Many expectant mothers stay away from sports during pregnancy with the thought that it will harm their baby and even move as little as possible. On the contrary, it is very important to exercise correctly during pregnancy. Obstetrics and Gynecology Specialist Op.Dr. Çiğdem Güler gave important information about the subject.
Exercise during pregnancy is a very important point for the expectant mother and baby. It is important for individuals of all ages to undergo a doctor's control before starting sports activities. A pregnant mother-to-be should consult her obstetrician and gynecologist about whether to do sports or not. In some special cases, such as premature birth and the threat of miscarriage, it may be necessary to avoid exercise in order to avoid extra risks. Before starting the exercise program, the first 3 months of pregnancy (12 weeks) should be waited for. It is important to rest the body by taking short breaks during the exercise, and to plan the exercise regularly and on average 3 days a week. Again, exercise should not be preferred only to prevent weight gain during pregnancy. It is very important to regulate weight gain, reduce waist and back pain, experience psychological well-being, facilitate normal birth, reduce swelling and edema, prevent possible body deformities during pregnancy, and return to the old body appearance in a short time after birth.
Of course, swimming is the best exercise option for the summer months. The sea is the best swimming environment. Again, non-public pools, which are sure to be clean, can also be preferred. Sea sports such as diving, jumping, water skiing, beach volleyball, surfing, paragliding are not suitable during pregnancy.
Of course, in the summer, the sun can have negative effects as well as pros.
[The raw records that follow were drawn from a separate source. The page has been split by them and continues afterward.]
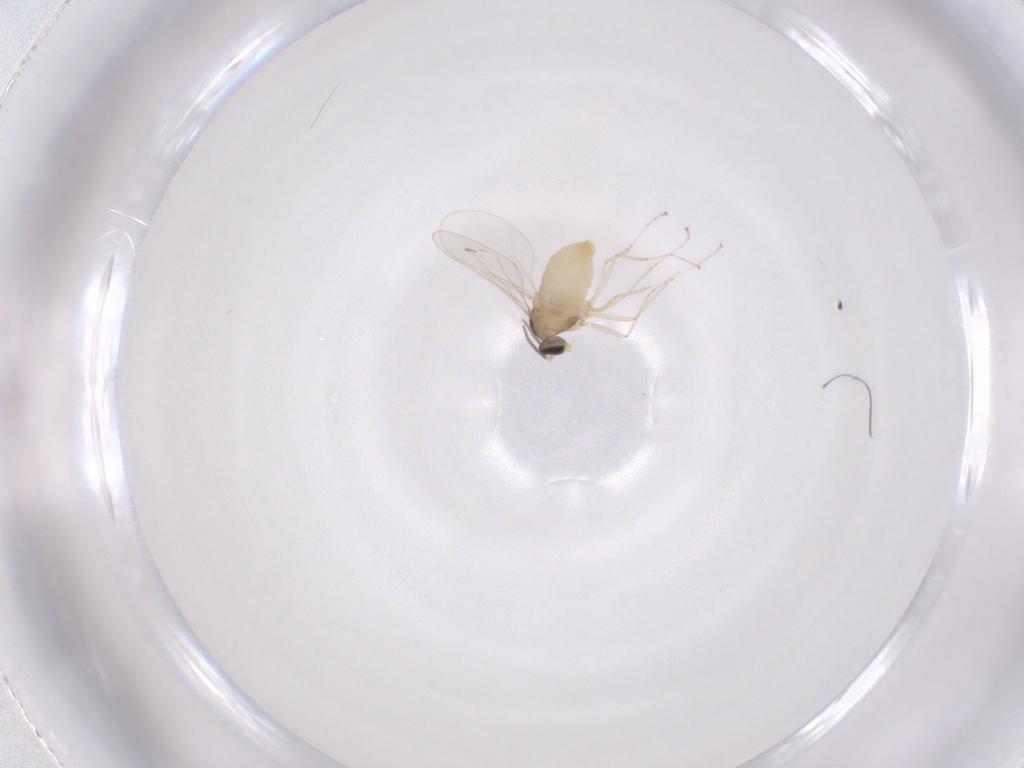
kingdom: Animalia
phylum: Arthropoda
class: Insecta
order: Diptera
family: Cecidomyiidae
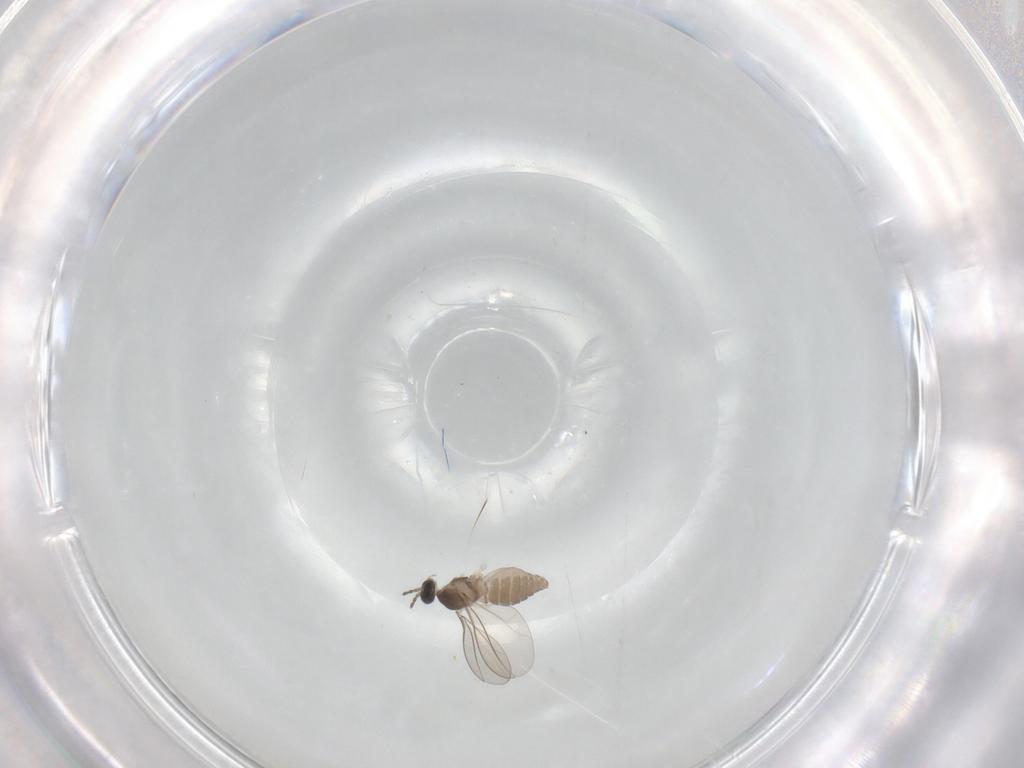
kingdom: Animalia
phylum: Arthropoda
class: Insecta
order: Diptera
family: Cecidomyiidae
In order to minimize these inappropriate effects, not going out in the sun when the sun's rays are most intense (at noon), choosing between 07:00-11:00, 16:00-19:00 time zones for swimming-sunbathing, using multi-factor pregnancy-specific sunscreens. It is very important to drink plenty of fluids.
Walking is the most accessible, simple exercise method other than swimming. Walking, which is not very brisk, is a very healthy exercise that keeps the expectant mother fit. The ideal time should be around 100 minutes in total per week. In other words, five-day plans for twenty minutes per week or 30-day plans of 35-3 minutes can be made. Again, yoga, pilates, non-weight fitness programs can be considered as good options.
Plenty of water should be consumed before, during, and after any exercise. In cases such as palpitations, low blood pressure, darkening of the eyes, dizziness, inguinal pain, shortness of breath, the exercise should be interrupted and the obstetrician and obstetrician should be informed.